Dean M. Aslam (M’87–SM’93) received the M.S. degree in physics and Ph.D. degree in electrical engineering from RWTH Aachen University, Aachen, Germany, in 1979 and 1983, respectively. He is currently Associate Director of the National Science Foundation Engineering Research Center for Wireless Integrated Microsystems, Ann Arbor, MI, and an Associate Professor of electrical and computer engineering with the Department of Electrical and Computer Engineering, Michigan State University (MSU), East Lansing. Before joining MSU in 1988, he was a Research Associate with RWTH Aachen University from 1983 to 1984 and held faculty positions with the Pakistan Air Force College of Aeronautical Engineering, Risalpur, Pakistan, from 1984 to 1986 and with Wayne State University, Detroit, MI, from 1986 to 1988. His group became the first to report an all-diamond neural/cochlear probe in 2007, the incorporation of poly-C piezoresistive sensors in Si cochlear probes in 2006, the highest quality factor for poly-C cantilever beam resonators in 2005, all-diamond MEMS packaging in 2004, field emission electroluminescence in 2003, an intragrain piezoresistive gauge factor of 4000 in poly-C in 1997, and piezoresistivity in diamond and poly-C in 1991. He has published more than 124 papers.

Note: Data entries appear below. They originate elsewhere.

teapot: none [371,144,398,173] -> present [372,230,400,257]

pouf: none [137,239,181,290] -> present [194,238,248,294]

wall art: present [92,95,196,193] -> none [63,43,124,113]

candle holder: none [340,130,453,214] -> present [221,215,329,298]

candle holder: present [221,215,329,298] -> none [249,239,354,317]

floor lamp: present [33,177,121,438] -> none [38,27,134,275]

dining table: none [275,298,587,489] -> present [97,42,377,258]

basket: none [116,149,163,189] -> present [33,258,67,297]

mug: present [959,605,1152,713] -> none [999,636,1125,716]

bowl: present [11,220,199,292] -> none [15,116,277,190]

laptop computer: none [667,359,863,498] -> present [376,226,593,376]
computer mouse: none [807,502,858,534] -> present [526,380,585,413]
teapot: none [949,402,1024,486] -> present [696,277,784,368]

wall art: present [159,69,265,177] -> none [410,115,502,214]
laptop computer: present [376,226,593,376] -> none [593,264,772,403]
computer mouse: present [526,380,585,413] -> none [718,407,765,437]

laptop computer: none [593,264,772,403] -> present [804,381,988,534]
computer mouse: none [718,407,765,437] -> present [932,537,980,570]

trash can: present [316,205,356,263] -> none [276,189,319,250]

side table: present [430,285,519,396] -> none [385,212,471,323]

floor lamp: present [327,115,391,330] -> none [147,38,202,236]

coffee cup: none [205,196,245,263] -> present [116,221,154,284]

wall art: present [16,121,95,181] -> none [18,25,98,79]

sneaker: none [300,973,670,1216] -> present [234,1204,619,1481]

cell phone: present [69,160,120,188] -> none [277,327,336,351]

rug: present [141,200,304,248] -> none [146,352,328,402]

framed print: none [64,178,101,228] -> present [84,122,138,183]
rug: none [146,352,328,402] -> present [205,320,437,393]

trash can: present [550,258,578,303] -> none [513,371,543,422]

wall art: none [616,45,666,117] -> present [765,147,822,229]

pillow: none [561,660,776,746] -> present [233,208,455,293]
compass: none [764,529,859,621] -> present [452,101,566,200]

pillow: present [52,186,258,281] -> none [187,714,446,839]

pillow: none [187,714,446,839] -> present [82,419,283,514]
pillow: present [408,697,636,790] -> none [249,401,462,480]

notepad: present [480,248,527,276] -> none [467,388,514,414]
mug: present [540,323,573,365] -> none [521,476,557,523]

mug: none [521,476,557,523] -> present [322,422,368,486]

He is the holder of ten U.S. patents in the field. He is the founding Editorin-Chief of the International Journal of Nanosystems and Technology. His current research concentrates on poly-C piezoresistive sensors, biochemical nanosensors, poly-C RF MEMS micro- and nanoresonators, CNT growth in PCF channels of a micro-GC, poly-C BioMEMS (cochlear and neural probes), poly-C smart MEMS packaging, and hands-on robotics learning modules for K-12, undergraduate, and graduate teaching. Dr. Aslam was a recipient of a German DAAD Fellowship from 1975 to 1983.

John P. Sullivan received the B.S. degree in materials science from the University of Minnesota, Minneapolis, in 1989, and the Ph.D. degree in materials science and engineering from the University of Pennsylvania, Philadelphia, in 1993. In 1994, he joined Sandia National Laboratories, Albuquerque, NM, as a Research Staff Member and is currently a Principal Member of the Technical Staff with the joint Sandia–Los Alamos Center for Integrated Nanotechnologies. He is the author or a coauthor of more than 50 scientific publications and patents in the areas of electronic properties of metal/semiconductor interfaces, insulator/semiconductor interfaces, amorphous aluminum oxide and carbon thin films, and carbon- and diamond-based materials for MEMS. His current research interests include the study of electronic defects in thin films and nanoscale materials, nanomechanics and NEMS, sensors using resonant mechanical structures, and heat transport at the nanoscale.